Graduate Student Seminar

January 19, 2024

10:00 a.m. ET

Doherty Hall 2210

Crystalline Ceramic Materials: From Immobilization of Nuclear Waste to Improved Batteries and Fuel Cells

The focus of this presentation will be the interdisciplinary nature of concepts encountered in a broad range of application areas ranging from solid oxide fuel cell and battery materials development where “enhancement” of ionic or electronic transport is desired to contemporary work in nuclear waste immobilization with a focus on “blocking“ transport of mobile species.

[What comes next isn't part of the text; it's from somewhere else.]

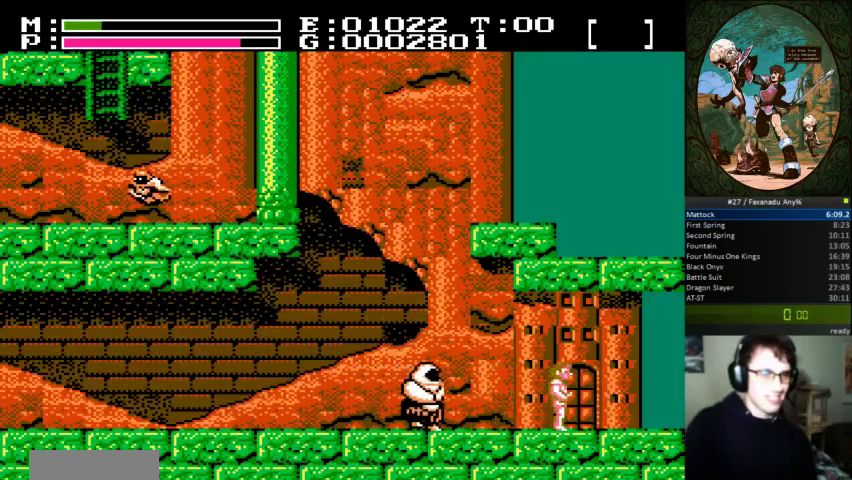
{"dt_ms": 500, "buttons": ["DPAD_RIGHT"], "events": []}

Solid oxide fuel cells (SOFCs) are promising sustainable energy systems with high efficiency, fuel flexibility, and limited byproducts. Proton-conducting SOFCs (H-SOFCs) has attracted increased interest in recent years due to the lower working temperatures (400-700 ̊C). Triple ionic-electronic conductors (TIEC) such BaCo0.4Fe0.4Zr0.1Y0.1O3-δ  (BCFZY) have received much attention as high performance electrode materials for protonic ceramic fuel cells (PCFC). The conduction of all three species makes TIECs excellent candidates as cathodes in PCFCs due to their high activity, good stability, and facile synthesis routes.

In contrast, crystalline ceramic candidates have been proposed as alternatives to vitreous nuclear waste forms for their ability to trap and “block” elemental release. In the late 1970s, SYNROC, short for synthetic rock, was developed to immobilize high-level nuclear waste (HLW). The hollandite mineral group is one of the most studied as a template for SYNROC materials and includes the titanate mineral forms of hollandite. Correlations will be examined between the thermodynamic stability and physical properties such as elemental release for the crystalline hollandite ceramic waste forms and ionic transport in battery and fuel cell materials which may be used in the design of future energy materials. 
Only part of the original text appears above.